Reproduce the text of every one of the records below word for word, omitting the pictures.

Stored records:
++++++

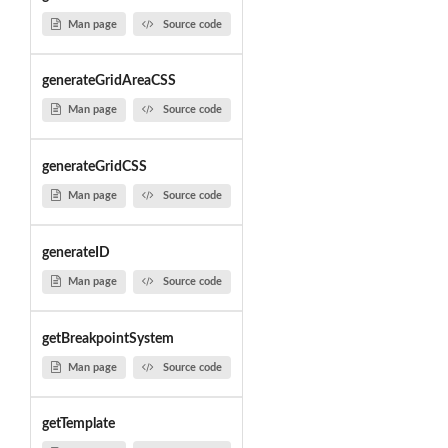
Man page
Source code
generateGridAreaCSS
Man page
Source code
generateGridCSS
Man page
Source code
generateID
Man page
Source code
getBreakpointSystem
Man page
Source code
getTemplate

++++++

§ **Solution to this problem**:
Man page
Source code
generateGridAreaCSS
Man page
Source code
generateGridCSS
Man page
Source code
generateID
Man page
Source code
getBreakpointSystem
Man page
Source code
getTemplate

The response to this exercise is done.